PATIENTS AND METHODS
A total of 150 patients aged > 80 years with high comorbidity were randomized to receive midazolam plus meperidine (n = 75) or propofol alone (n = 76) for sedation during endoscopic retrograde cholangiopancreatography (ERCP), endoscopic ultrasound (EUS), or double-balloon endoscopy (DBE). Sedation was supervised by a trained nurse and a trained physician both of whom were not involved in the endoscopic procedure. Vital signs were continuously monitored as well as patient cooperation and tolerance. Mortality and morbidity at 30 days was analyzed.
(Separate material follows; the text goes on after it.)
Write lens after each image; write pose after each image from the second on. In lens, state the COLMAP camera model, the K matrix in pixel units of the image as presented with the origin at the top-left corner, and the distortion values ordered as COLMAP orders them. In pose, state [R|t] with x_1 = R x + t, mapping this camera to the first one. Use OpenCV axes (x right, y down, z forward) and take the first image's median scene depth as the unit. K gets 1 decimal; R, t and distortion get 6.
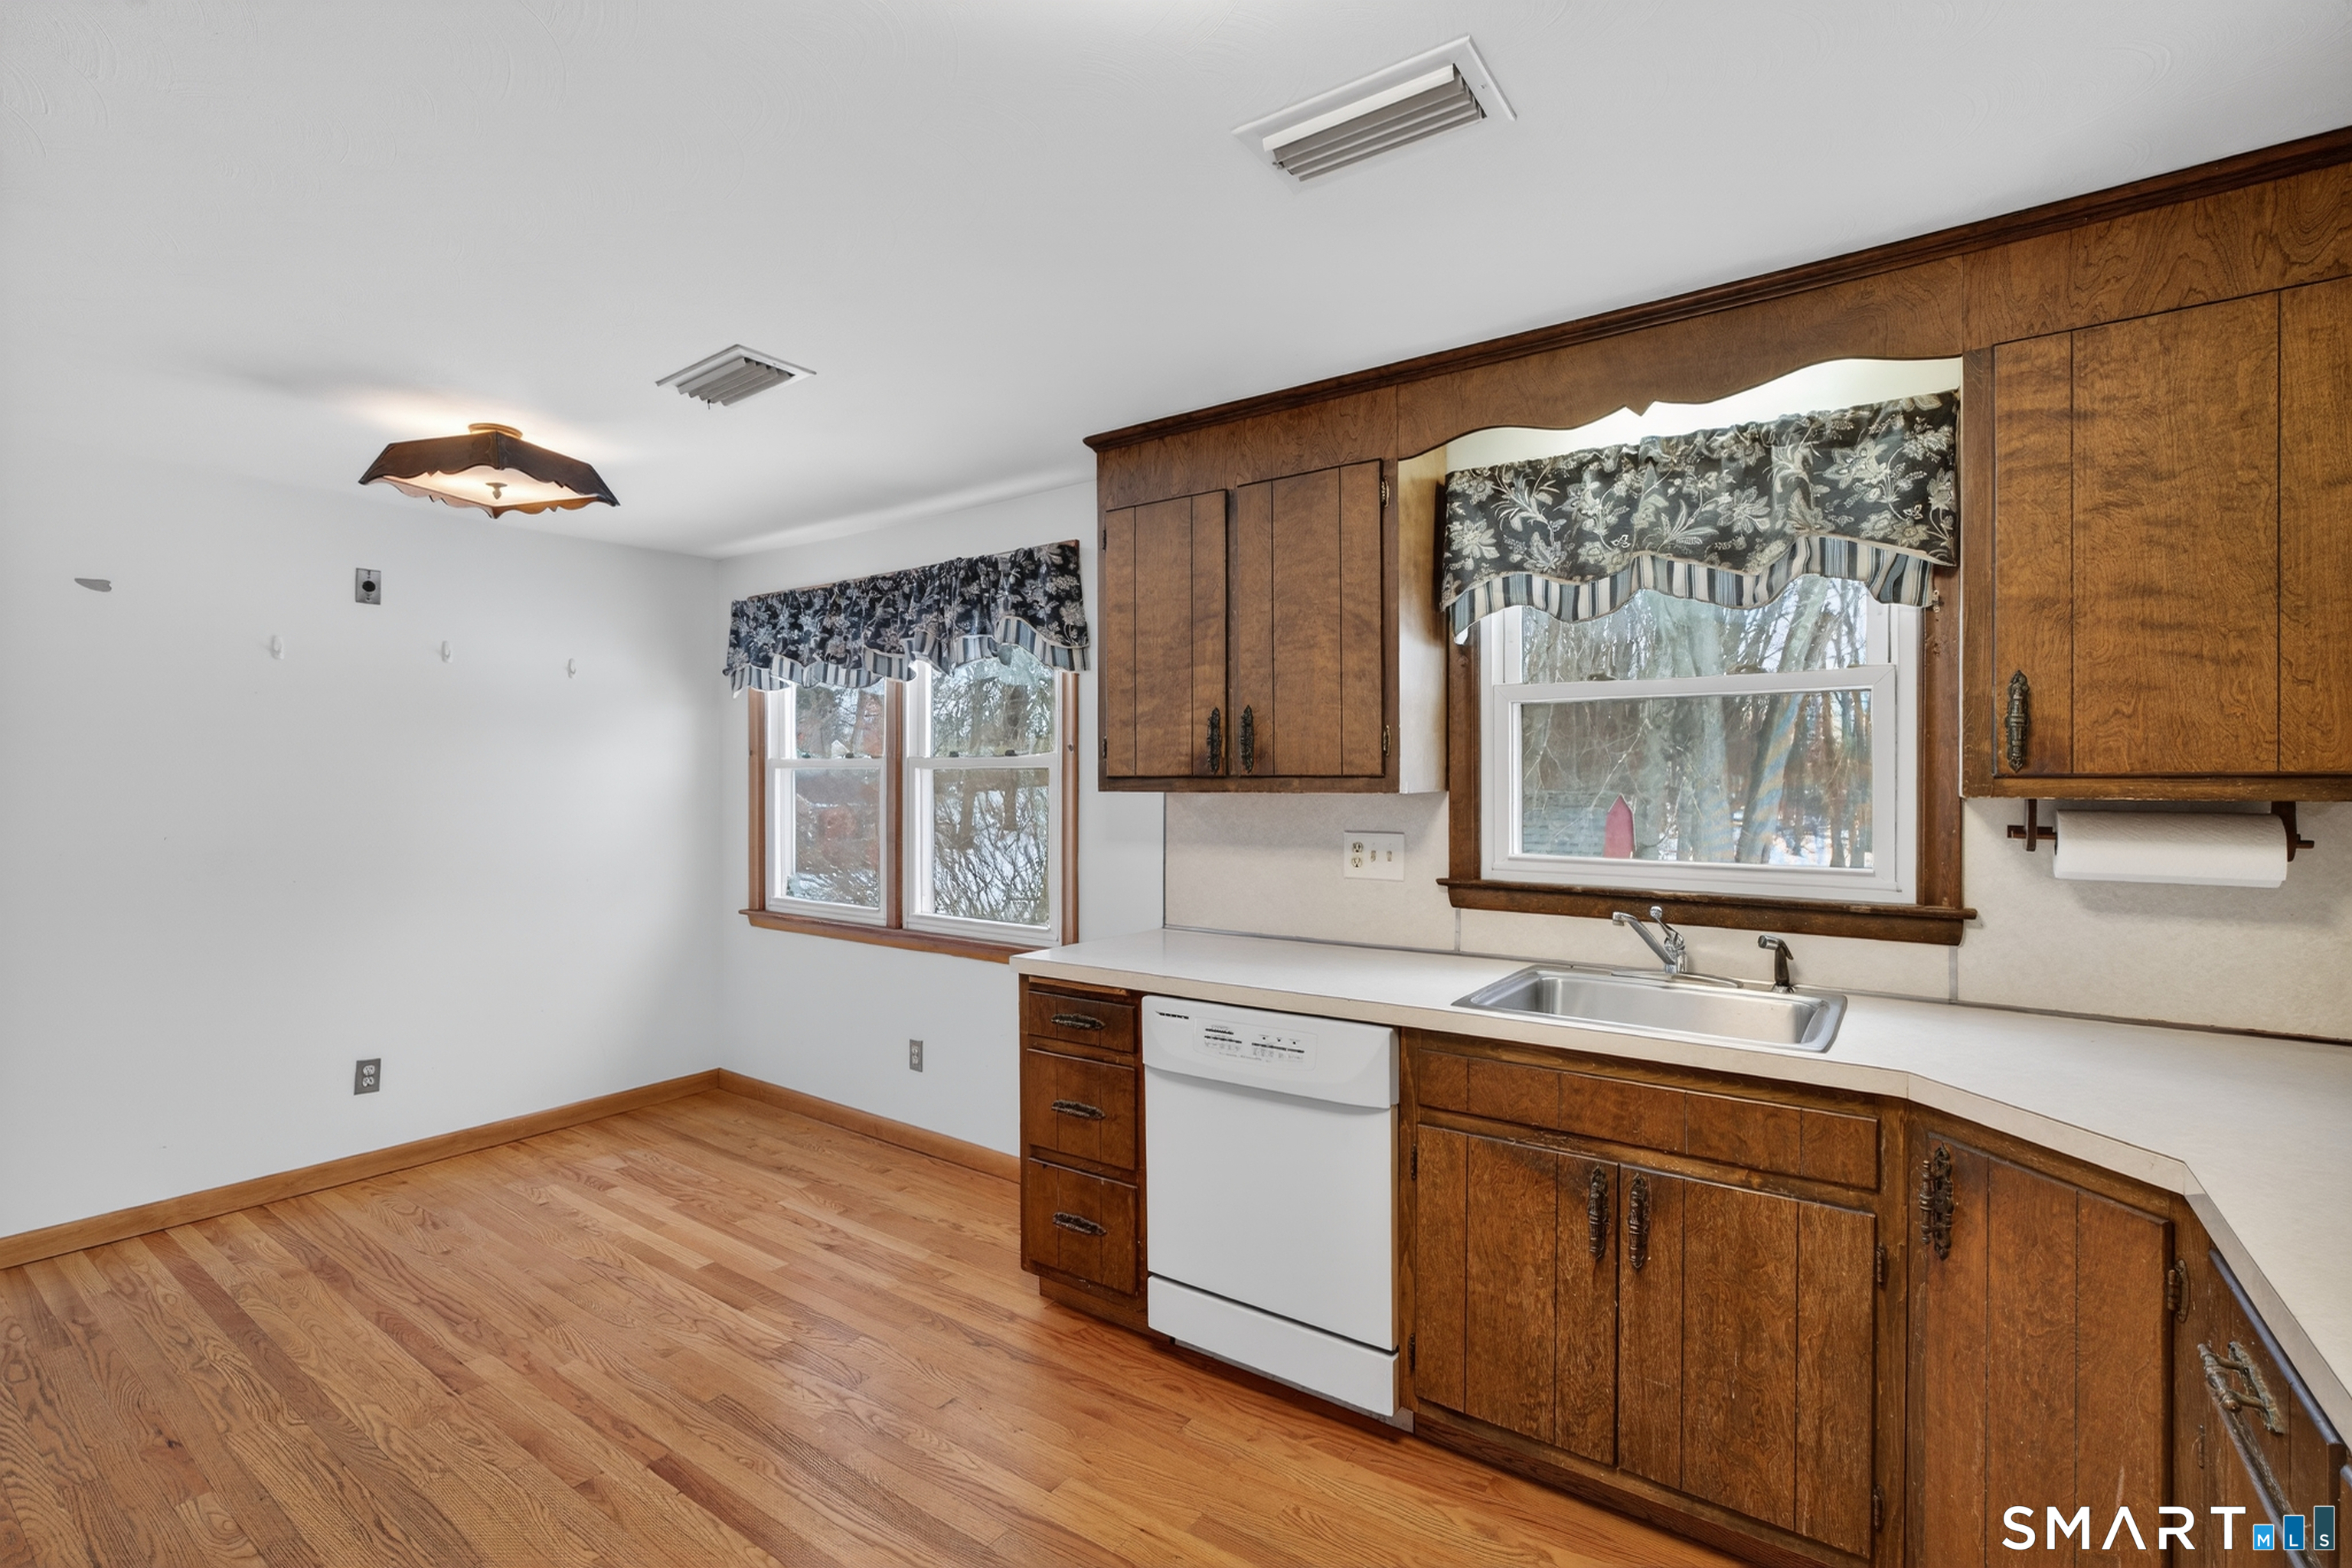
lens RADIAL K [[1051.2, 0, 1177.1], [0, 1051.2, 779.6], [0, 0, 1]] dist [-0.013506, 0.003684]
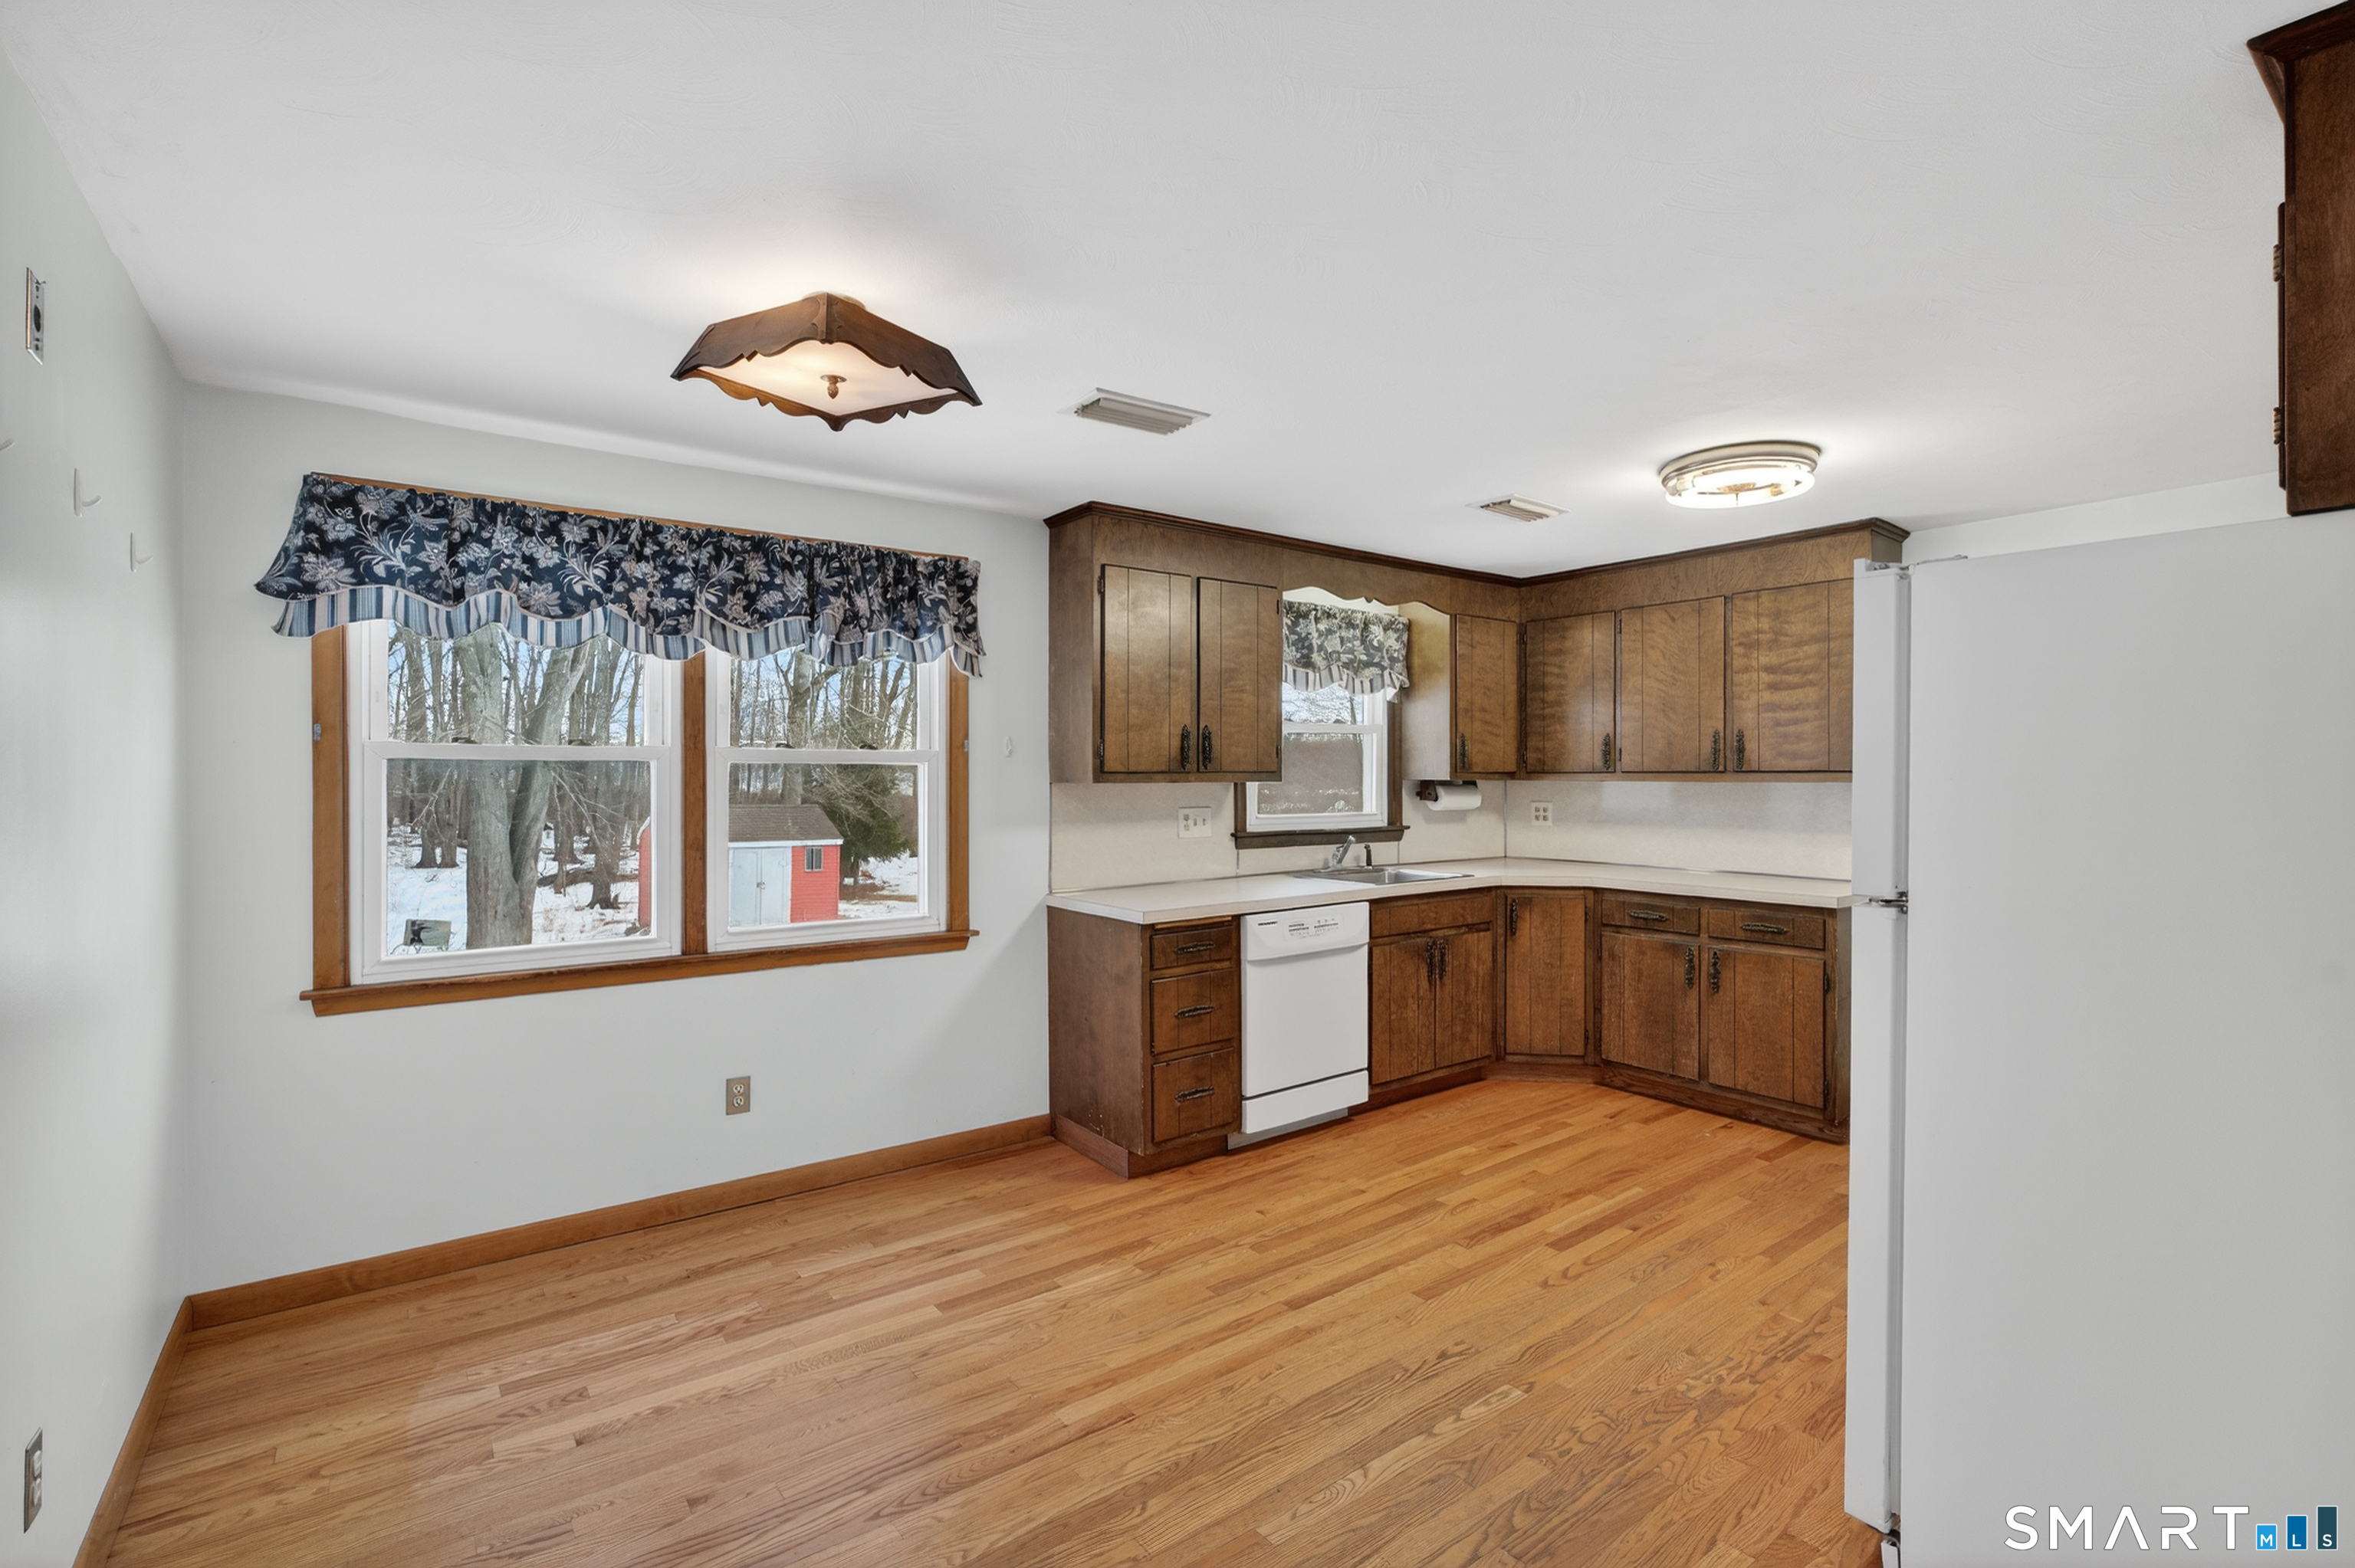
lens RADIAL K [[1052.4, 0, 1166.1], [0, 1052.4, 774.9], [0, 0, 1]] dist [-0.013506, 0.003684]
pose [[0.313942, -0.001153, 0.949442, -1.347258], [0.002410, 0.999997, 0.000417, 0.000769], [-0.949439, 0.002157, 0.313943, 0.565056]]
The overall cardiopulmonary complication rate was 16 % in the midazolam group and 23.7 % in the propofol group (P > 0.05). The mean decline in oxygen saturation (initial vs. lowest O (2) saturation) and the mean decline of blood pressure (initial vs. lowest blood pressure) were significantly greater with propofol (7 % +/- 3 % vs. 4 % +/- 2 % [ P < 0.05] and 10 % +/- 2 % vs. 8 % +/- 2 %, respectively [ P < 0.05]). No procedure had to be interrupted due to serious adverse events. Patient cooperation was statistically significantly better in the propofol group (7 +/- 2 vs. 5 +/- 2 points). Patients sedated with propofol showed a significantly lower oxygen saturation rate during recovery time (8 % vs. 28 %; P < or = 0.01).
NAPS during interventional endoscopy is as safe as midazolam/pethidine sedation even in high-risk patients aged > 80 years.